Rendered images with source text
○ ○ ○ ○
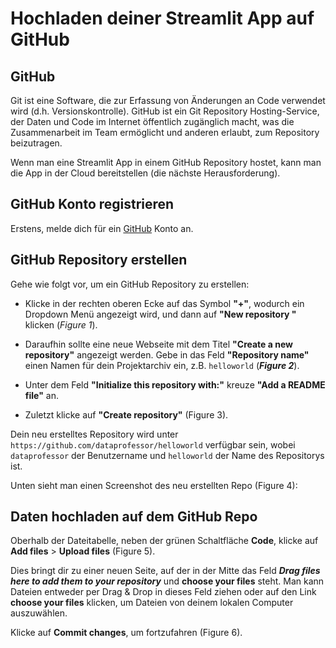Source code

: # Hochladen deiner Streamlit App auf GitHub

## GitHub

Git ist eine Software, die zur Erfassung von Änderungen an Code verwendet wird (d.h. Versionskontrolle). GitHub ist ein Git Repository Hosting-Service, der Daten und Code im Internet öffentlich zugänglich macht, was die Zusammenarbeit im Team ermöglicht und anderen erlaubt, zum Repository beizutragen.

Wenn man eine Streamlit App in einem GitHub Repository hostet, kann man die App in der Cloud bereitstellen (die nächste Herausforderung).

## GitHub Konto registrieren

Erstens, melde dich für ein [GitHub](https://github.com/) Konto an.

## GitHub Repository erstellen

Gehe wie folgt vor, um ein GitHub Repository zu erstellen:

- Klicke in der rechten oberen Ecke auf das Symbol **"+"**, wodurch ein Dropdown Menü angezeigt wird, und dann auf **"New repository "** klicken (*Figure 1*).

- Daraufhin sollte eine neue Webseite mit dem Titel **"Create a new repository"** angezeigt werden. Gebe in das Feld **"Repository name"** einen Namen für dein Projektarchiv ein, z.B. `helloworld` (***Figure 2***).

- Unter dem Feld **"Initialize this repository with:"** kreuze **"Add a README file"** an.

- Zuletzt klicke auf **"Create repository"** (Figure 3).

Dein neu erstelltes Repository wird unter `https://github.com/dataprofessor/helloworld` verfügbar sein, wobei `dataprofessor` der Benutzername und `helloworld` der Name des Repositorys ist.

Unten sieht man einen Screenshot des neu erstellten Repo (Figure 4):

## Daten hochladen auf dem GitHub Repo

Oberhalb der Dateitabelle, neben der grünen Schaltfläche **Code**, klicke auf **Add files** > **Upload files** (Figure 5).

Dies bringt dir zu einer neuen Seite, auf der in der Mitte das Feld ***Drag files here to add them to your repository*** und **choose your files** steht. Man kann Dateien entweder per Drag & Drop in dieses Feld ziehen oder auf den Link **choose your files** klicken, um Dateien von deinem lokalen Computer auszuwählen.

Klicke auf **Commit changes**, um fortzufahren (Figure 6).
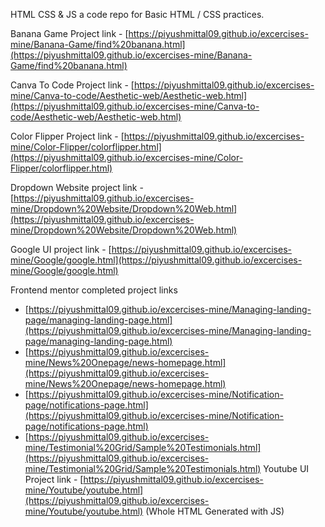 HTML CSS & JS
a code repo for Basic HTML / CSS practices.

Banana Game Project link - [https://piyushmittal09.github.io/excercises-mine/Banana-Game/find%20banana.html](https://piyushmittal09.github.io/excercises-mine/Banana-Game/find%20banana.html)

Canva To Code Project link - [https://piyushmittal09.github.io/excercises-mine/Canva-to-code/Aesthetic-web/Aesthetic-web.html](https://piyushmittal09.github.io/excercises-mine/Canva-to-code/Aesthetic-web/Aesthetic-web.html)

Color Flipper Project link - [https://piyushmittal09.github.io/excercises-mine/Color-Flipper/colorflipper.html](https://piyushmittal09.github.io/excercises-mine/Color-Flipper/colorflipper.html)

Dropdown Website project link - [https://piyushmittal09.github.io/excercises-mine/Dropdown%20Website/Dropdown%20Web.html](https://piyushmittal09.github.io/excercises-mine/Dropdown%20Website/Dropdown%20Web.html)

Google UI project link - [https://piyushmittal09.github.io/excercises-mine/Google/google.html](https://piyushmittal09.github.io/excercises-mine/Google/google.html)

Frontend mentor completed project links 
- [https://piyushmittal09.github.io/excercises-mine/Managing-landing-page/managing-landing-page.html](https://piyushmittal09.github.io/excercises-mine/Managing-landing-page/managing-landing-page.html)
- [https://piyushmittal09.github.io/excercises-mine/News%20Onepage/news-homepage.html](https://piyushmittal09.github.io/excercises-mine/News%20Onepage/news-homepage.html)
- [https://piyushmittal09.github.io/excercises-mine/Notification-page/notifications-page.html](https://piyushmittal09.github.io/excercises-mine/Notification-page/notifications-page.html)
- [https://piyushmittal09.github.io/excercises-mine/Testimonial%20Grid/Sample%20Testimonials.html](https://piyushmittal09.github.io/excercises-mine/Testimonial%20Grid/Sample%20Testimonials.html)
Youtube UI Project link - [https://piyushmittal09.github.io/excercises-mine/Youtube/youtube.html](https://piyushmittal09.github.io/excercises-mine/Youtube/youtube.html) (Whole HTML Generated with JS)

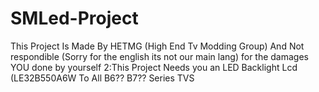 # SMLed-Project
This Project Is Made By HETMG (High End Tv Modding Group) And Not respondible (Sorry for the english its not our main lang) for the damages YOU done by yourself 2:This Project Needs you an LED Backlight Lcd (LE32B550A6W To All B6?? B7?? Series TVS
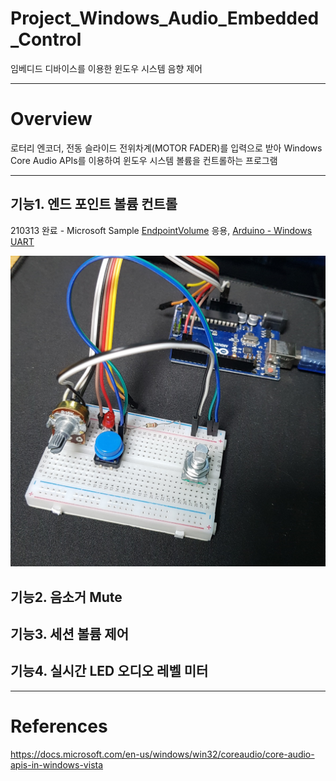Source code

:# Project_Windows_Audio_Embedded_Control
임베디드 디바이스를 이용한 윈도우 시스템 음향 제어

---

# Overview
로터리 엔코더, 전동 슬라이드 전위차계(MOTOR FADER)를 입력으로 받아 Windows Core Audio APIs를 이용하여 윈도우 시스템 볼륨을 컨트롤하는 프로그램

---

## 기능1. 엔드 포인트 볼륨 컨트롤
210313 완료 - Microsoft Sample [EndpointVolume](https://docs.microsoft.com/en-us/windows/win32/coreaudio/endpointvolume) 응용, [Arduino - Windows UART](https://playground.arduino.cc/Interfacing/CPPWindows/)

![0](README/0.jpg)

## 기능2. 음소거 Mute

## 기능3. 세션 볼륨 제어

## 기능4. 실시간 LED 오디오 레벨 미터


---

# References
https://docs.microsoft.com/en-us/windows/win32/coreaudio/core-audio-apis-in-windows-vista
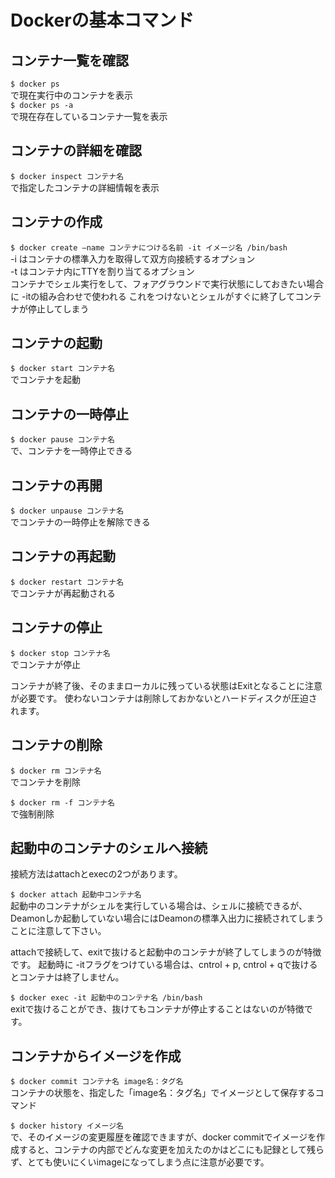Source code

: # Dockerの基本コマンド
## コンテナ一覧を確認  
`$ docker ps`  
で現在実行中のコンテナを表示  
`$ docker ps -a`  
で現在存在しているコンテナ一覧を表示  
  
## コンテナの詳細を確認  
`$ docker inspect コンテナ名`  
で指定したコンテナの詳細情報を表示  

## コンテナの作成  
`$ docker create —name コンテナにつける名前 -it イメージ名 /bin/bash`  
-i はコンテナの標準入力を取得して双方向接続するオプション  
-t はコンテナ内にTTYを割り当てるオプション  
コンテナでシェル実行をして、フォアグラウンドで実行状態にしておきたい場合に -itの組み合わせで使われる
これをつけないとシェルがすぐに終了してコンテナが停止してしまう

## コンテナの起動  
`$ docker start コンテナ名`  
でコンテナを起動  
  
## コンテナの一時停止  
`$ docker pause コンテナ名`  
で、コンテナを一時停止できる  
  
## コンテナの再開  
`$ docker unpause コンテナ名`  
でコンテナの一時停止を解除できる  
  
## コンテナの再起動  
`$ docker restart コンテナ名`  
でコンテナが再起動される  
  
## コンテナの停止  
`$ docker stop コンテナ名`  
でコンテナが停止  
  
コンテナが終了後、そのままローカルに残っている状態はExitとなることに注意が必要です。
使わないコンテナは削除しておかないとハードディスクが圧迫されます。  
  
## コンテナの削除  
`$ docker rm コンテナ名`  
でコンテナを削除  
  
`$ docker rm -f コンテナ名`  
で強制削除  
  
## 起動中のコンテナのシェルへ接続  
接続方法はattachとexecの2つがあります。  
  
`$ docker attach 起動中コンテナ名`    
起動中のコンテナがシェルを実行している場合は、シェルに接続できるが、Deamonしか起動していない場合にはDeamonの標準入出力に接続されてしまうことに注意して下さい。

attachで接続して、exitで抜けると起動中のコンテナが終了してしまうのが特徴です。
起動時に -itフラグをつけている場合は、cntrol + p, cntrol + qで抜けるとコンテナは終了しません。

`$ docker exec -it 起動中のコンテナ名 /bin/bash`  
exitで抜けることができ、抜けてもコンテナが停止することはないのが特徴です。  
  
## コンテナからイメージを作成  
`$ docker commit コンテナ名 image名：タグ名`  
コンテナの状態を、指定した「image名：タグ名」でイメージとして保存するコマンド
  
`$ docker history イメージ名`  
で、そのイメージの変更履歴を確認できますが、docker commitでイメージを作成すると、コンテナの内部でどんな変更を加えたのかはどこにも記録として残らず、とても使いにくいimageになってしまう点に注意が必要です。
○ ○ ○ ○
Directions ▸ Look above for the line with "docker rm -f", then copy it and each later line exactly, stopping at the last line of the records.

Written response ▸
`$ docker rm -f コンテナ名`  
で強制削除  
  
## 起動中のコンテナのシェルへ接続  
接続方法はattachとexecの2つがあります。  
  
`$ docker attach 起動中コンテナ名`    
起動中のコンテナがシェルを実行している場合は、シェルに接続できるが、Deamonしか起動していない場合にはDeamonの標準入出力に接続されてしまうことに注意して下さい。

attachで接続して、exitで抜けると起動中のコンテナが終了してしまうのが特徴です。
起動時に -itフラグをつけている場合は、cntrol + p, cntrol + qで抜けるとコンテナは終了しません。

`$ docker exec -it 起動中のコンテナ名 /bin/bash`  
exitで抜けることができ、抜けてもコンテナが停止することはないのが特徴です。  
  
## コンテナからイメージを作成  
`$ docker commit コンテナ名 image名：タグ名`  
コンテナの状態を、指定した「image名：タグ名」でイメージとして保存するコマンド
  
`$ docker history イメージ名`  
で、そのイメージの変更履歴を確認できますが、docker commitでイメージを作成すると、コンテナの内部でどんな変更を加えたのかはどこにも記録として残らず、とても使いにくいimageになってしまう点に注意が必要です。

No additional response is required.